Predictions on Unknown Attacks
I generated predictions for the out-of-sample data (attacks with unknown attribution):
y_new_logreg = logreg_grid_search.predict(x_new_dtm,delegate='estimator')
y_new_knn = knn.predict(x_new_dtm)
y_new_nb = nb_model.predict(x_new_dtm.toarray())
y_new_tree = tree_grid_search.predict(x_new_dtm,delegate='estimator')
y_new_forest = forest_grid_search.predict(x_new_dtm,delegate='estimator')
y_new_svc = svc_grid_search.predict(x_new_dtm,delegate='estimator')
Limitations & Considerations
It's important to note that these models were tested on a dataset with data starting from 1998, and terrorist attack groups were filtered to include only groups that appeared at least 50 times in the dataset.
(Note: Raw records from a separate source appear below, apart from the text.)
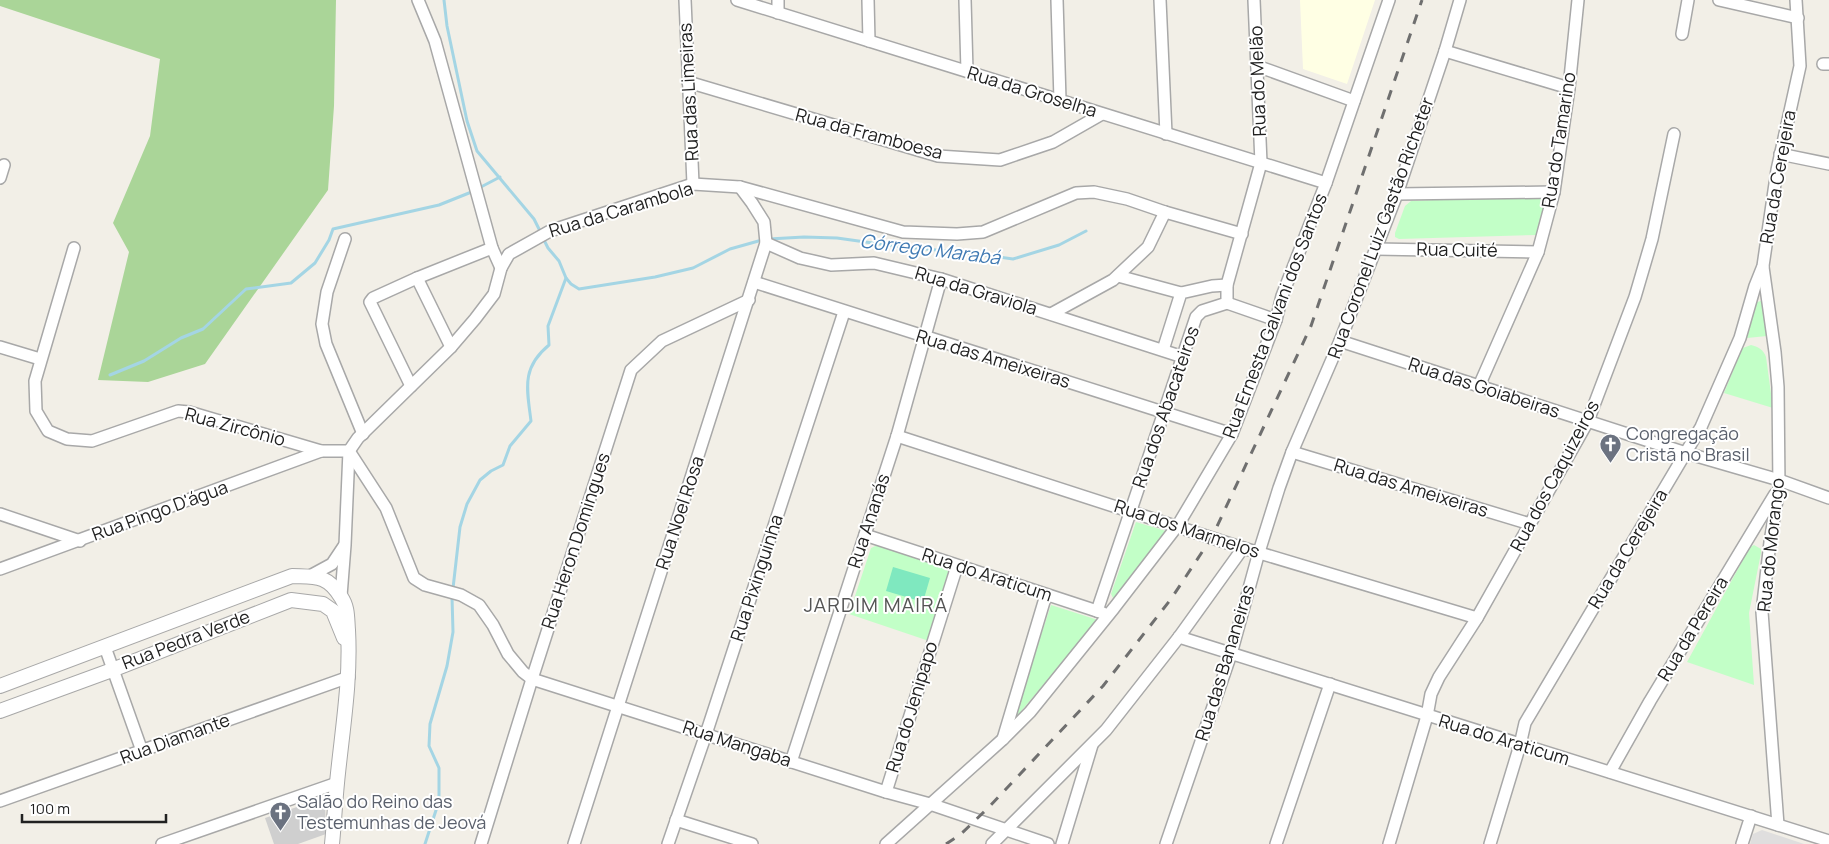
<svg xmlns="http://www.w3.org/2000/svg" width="1829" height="844" font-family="Manrope,sans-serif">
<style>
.residential{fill:#dfdede}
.education{fill:#ffffe4}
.religious{fill:#cfcfcf}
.forest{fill:#aad598}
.park{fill:#c2ffc7}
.pitch{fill:#7fe8bf}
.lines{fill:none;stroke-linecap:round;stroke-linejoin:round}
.stream{stroke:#a4d5e4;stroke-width:3}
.minor-casing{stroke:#a8a8a8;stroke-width:14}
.tertiary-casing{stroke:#a8a8a8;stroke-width:16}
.minor{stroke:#fff;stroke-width:11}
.tertiary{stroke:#fff;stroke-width:14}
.rail{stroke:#6f6f6f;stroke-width:3;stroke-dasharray:10 10;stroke-linecap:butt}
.labels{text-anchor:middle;stroke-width:4;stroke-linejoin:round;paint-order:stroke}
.street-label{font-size:18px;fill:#212121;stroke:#fff}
.worship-label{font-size:18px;fill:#5b616d;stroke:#fff;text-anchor:start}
.water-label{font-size:19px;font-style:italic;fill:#407ab3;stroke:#fff}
.quarter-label{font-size:20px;letter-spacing:1px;fill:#545454;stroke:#fff}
</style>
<rect width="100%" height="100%" fill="#f2efe7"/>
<path class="residential" d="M1762,830L1804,844H1750L1753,834Z"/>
<path class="education" d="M1300,0H1375L1347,84L1303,69Z"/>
<path class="religious" d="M317,800L325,801L326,834L298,844H274L265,818Z"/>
<path class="forest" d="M0,0H336L334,106L328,190L205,364L148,382L98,380L129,252L113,223L150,136L160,59L0,6Z"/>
<g class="park">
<path d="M1540,195L1546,200L1547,204L1536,235L1399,239L1395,237V233L1405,206L1411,201Z"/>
<path d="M1761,301L1766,308L1767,336L1747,338L1754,304L1757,302Z"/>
<path d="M1751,345C1758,347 1763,349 1766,357L1773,408L1724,393L1741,351L1743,348Z"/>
<path d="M1136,522L1166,531L1116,598H1113L1111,594Z"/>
<path d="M880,544L942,566L949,572L950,578L929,641L849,614L871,548Z"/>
<path d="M1754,545L1761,549V553L1749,613L1754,685L1687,662L1750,547Z"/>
<path d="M1051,605L1098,620L1012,722Z"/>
</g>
<path class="pitch" d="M893,567L930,578L923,602L886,591Z"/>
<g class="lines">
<g class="stream">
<path d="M444,0L447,26L467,121L477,151L534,219L541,233"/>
<path d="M479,188L500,177"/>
<path d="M769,239L804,237L837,238L894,246L978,254L1013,259L1059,245L1086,231"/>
<path d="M566,278L571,284L579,289L655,277L693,268L730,249L762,240"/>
<path d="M110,375L144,361L181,338L203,329L246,289L291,283L315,263L329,240L333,229L439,205L474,191"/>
<path d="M425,844L439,801V768L429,746L430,724L447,666L453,632L452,597L460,527L467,504L480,480L491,471L503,465L510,446L531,421C527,389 521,368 549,345L548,326L566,278L559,261L548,248L543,238"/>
</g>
<defs>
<g id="minor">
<path d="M418,0L435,41L492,248L501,268"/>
<path d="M685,0L693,184"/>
<path d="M737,0L1326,183"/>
<path d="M778,0V13"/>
<path d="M868,0L869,41"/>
<path d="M965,0L967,71"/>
<path d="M1057,0L1060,100"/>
<path d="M1160,0L1166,134"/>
<path d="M1719,0L1798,18"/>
<path d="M1682,34L1688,0"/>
<path d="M1445,51L1569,88"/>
<path d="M1823,64H1829"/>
<path d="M1257,66L1354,101"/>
<path d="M688,82L938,156L1000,160L1053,142L1102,114"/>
<path d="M1780,154L1829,164"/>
<path d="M0,178L4,165"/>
<path d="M1397,194L1554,192"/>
<path d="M345,239L327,292L322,324L326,344L363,434"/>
<path d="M766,243L800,258L831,265L874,263L941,279L1183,357"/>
<path d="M74,248L35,381L36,411L48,431L67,439L92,441L178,411L189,412L321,451H349L386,508L414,578L425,585L461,595L479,605L493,625L508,654L523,672L532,679L886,792L930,804L1048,844"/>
<path d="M1376,249L1538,252"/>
<path d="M1763,267L1775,352L1778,387L1779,488L1770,542L1762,612L1778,825"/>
<path d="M1118,276L1181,293"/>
<path d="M417,278L451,347"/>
<path d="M754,282L1232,434"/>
<path d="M1227,303L1276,320"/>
<path d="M1051,314L1113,280L1148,247L1165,212"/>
<path d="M1340,341L1686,453L1779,480L1829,498"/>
<path d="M0,347L40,359"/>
<path d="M1163,350L1181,293L1212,286L1227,285"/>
<path d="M411,386L370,302L373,298L417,278L492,248"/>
<path d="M1479,386L1538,252L1554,192L1569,88L1578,0"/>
<path d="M897,436L1243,548L1477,618"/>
<path d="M1292,452L1530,524"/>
<path d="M0,514L80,541"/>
<path d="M865,535L1103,613"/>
<path d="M0,569L321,451"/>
<path d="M308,577L332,564L344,546"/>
<path d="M341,596L345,545L349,451L358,438L451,347L475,319L494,294L501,268L509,254L550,231L693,184L740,187L903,232L957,234L983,232L1076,193L1094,192L1127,199L1165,212L1242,234"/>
<path d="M1097,611L1196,317L1202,311L1227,303V285L1261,163L1254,0"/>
<path d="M1179,637L1829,841"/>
<path d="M105,647L142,751"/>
<path d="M1003,739L1046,595"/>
<path d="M791,762L897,436L941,279"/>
<path d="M1610,772L1650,701L1775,494"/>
<path d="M886,792L957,566"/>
<path d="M0,801L349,677"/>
<path d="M676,820L752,844"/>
<path d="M162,844L337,783"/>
<path d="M481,844L532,679L631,370L662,341L749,300"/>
<path d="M574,844L766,243L764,222L752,203L740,187"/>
<path d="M668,844L706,734L844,312"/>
<path d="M886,844L1002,740L1030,712L1114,608L1178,525L1232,434L1276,320L1282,296L1326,183L1389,0"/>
<path d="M992,844L1106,730L1179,637L1243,548"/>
<path d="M1062,844L1092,745"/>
<path d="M1166,844L1231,654L1259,552L1279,488L1292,452L1340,341L1397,194L1445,51L1460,0"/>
<path d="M1276,844L1330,684"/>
<path d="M1389,844L1427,716L1431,694L1439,677L1477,618L1588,421L1635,297L1652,239L1674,134"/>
<path d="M1490,844L1520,745L1525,723L1701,427L1740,338L1755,286L1763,266L1777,170L1800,66L1796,0"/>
<path d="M1742,844L1751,816"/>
</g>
<g id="tertiary">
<path d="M0,686L292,576C315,577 327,574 341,597C348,607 347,618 348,630C351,681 342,731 337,783C335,803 334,824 332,844"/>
<path d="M0,711L112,670L291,600L323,604L333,611L344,638"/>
</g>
</defs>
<use href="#minor" class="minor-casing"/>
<use href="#tertiary" class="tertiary-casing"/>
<use href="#minor" class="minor"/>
<use href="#tertiary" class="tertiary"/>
<path class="rail" d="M946,844L960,835L989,807L1103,686L1171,599L1212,537L1311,326L1422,0"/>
</g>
<defs>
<symbol id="church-pin" viewBox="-11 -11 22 30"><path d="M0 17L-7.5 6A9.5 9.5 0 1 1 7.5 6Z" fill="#6b7280" stroke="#fff"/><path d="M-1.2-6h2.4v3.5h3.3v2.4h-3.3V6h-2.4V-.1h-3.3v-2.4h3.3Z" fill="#fff"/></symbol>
</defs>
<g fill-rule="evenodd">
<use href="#church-pin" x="1598" y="432" width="25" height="34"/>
<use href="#church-pin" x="268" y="800" width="25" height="34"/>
</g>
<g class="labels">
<g class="street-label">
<text transform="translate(1258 81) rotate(-92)" y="6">Rua do Melão</text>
<text transform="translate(689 92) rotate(-93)" y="6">Rua das Limeiras</text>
<text transform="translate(1032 92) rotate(17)" y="6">Rua da Groselha</text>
<text transform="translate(869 134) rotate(15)" y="6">Rua da Framboesa</text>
<text transform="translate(1559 140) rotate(-81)" y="6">Rua do Tamarino</text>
<text transform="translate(1778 177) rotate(-80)" y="6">Rua da Cerejeira</text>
<text transform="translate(621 210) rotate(-17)" y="6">Rua da Carambola</text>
<text transform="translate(1381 228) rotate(-70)" y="6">Rua Coronel Luiz Gastão Richeter</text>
<text transform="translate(1457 250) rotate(1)" y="6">Rua Cuité</text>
<text transform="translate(976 291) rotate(17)" y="6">Rua da Graviola</text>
<text transform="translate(1275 316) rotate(-69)" y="6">Rua Ernesta Galvani dos Santos</text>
<text transform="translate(993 359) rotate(17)" y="6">Rua das Ameixeiras</text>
<text transform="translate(1484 388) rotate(18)" y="6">Rua das Goiabeiras</text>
<text transform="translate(1166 407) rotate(-71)" y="6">Rua dos Abacateiros</text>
<text transform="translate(235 427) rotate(15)" y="6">Rua Zircônio</text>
<text transform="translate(1555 476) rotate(-62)" y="6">Rua dos Caquizeiros</text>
<text transform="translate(1411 488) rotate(17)" y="6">Rua das Ameixeiras</text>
<text transform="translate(160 511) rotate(-20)" y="6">Rua Pingo D'água</text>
<text transform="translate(680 513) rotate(-72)" y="6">Rua Noel Rosa</text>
<text transform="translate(869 521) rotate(-72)" y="6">Rua Ananás</text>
<text transform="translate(1187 529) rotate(18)" y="6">Rua dos Marmelos</text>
<text transform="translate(576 541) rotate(-72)" y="6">Rua Heron Domingues</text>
<text transform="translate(1771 545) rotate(-84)" y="6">Rua do Morango</text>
<text transform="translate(1628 549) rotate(-59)" y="6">Rua da Cerejeira</text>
<text transform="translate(987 575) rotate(18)" y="6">Rua do Araticum</text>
<text transform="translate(757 578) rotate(-72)" y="6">Rua Pixinguinha</text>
<text transform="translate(1693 629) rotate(-59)" y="6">Rua da Pereira</text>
<text transform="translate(186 640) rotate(-21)" y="6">Rua Pedra Verde</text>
<text transform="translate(1225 663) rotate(-73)" y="6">Rua das Bananeiras</text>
<text transform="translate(912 707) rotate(-73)" y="6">Rua do Jenipapo</text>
<text transform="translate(175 739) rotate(-20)" y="6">Rua Diamante</text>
<text transform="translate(1504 740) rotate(17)" y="6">Rua do Araticum</text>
<text transform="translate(737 744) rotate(18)" y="6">Rua Mangaba</text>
</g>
<g class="worship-label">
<text x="1626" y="440">Congregação<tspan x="1626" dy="21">Cristã no Brasil</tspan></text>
<text x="297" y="808">Salão do Reino das<tspan x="297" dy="21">Testemunhas de Jeová</tspan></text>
</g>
<g class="water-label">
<text transform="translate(930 249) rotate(7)" y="7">Córrego Marabá</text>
</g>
<g class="quarter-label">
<text x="876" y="612">JARDIM MAIRÁ</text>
</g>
</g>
<path d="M22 814v8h144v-8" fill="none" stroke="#212121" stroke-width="2.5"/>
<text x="30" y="814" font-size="15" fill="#212121" stroke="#ffffff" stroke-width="4" paint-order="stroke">100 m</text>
</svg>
This filtering ensures sufficient training data but may limit the model's ability to identify smaller or newer terrorist organizations.
Final Thoughts
This project demonstrated the power of combining structured numeric data with unstructured text features to solve complex classification problems. The high accuracy achieved suggests that terrorist groups exhibit identifiable patterns in their attack characteristics—patterns that machine learning can detect and use for attribution.
While the models show strong performance on historical data, real-world application would require continuous updates as new groups emerge and existing groups evolve their tactics. The framework developed here provides a solid foundation for ongoing analysis and could potentially assist intelligence agencies in attributing attacks where responsibility is unclear or disputed.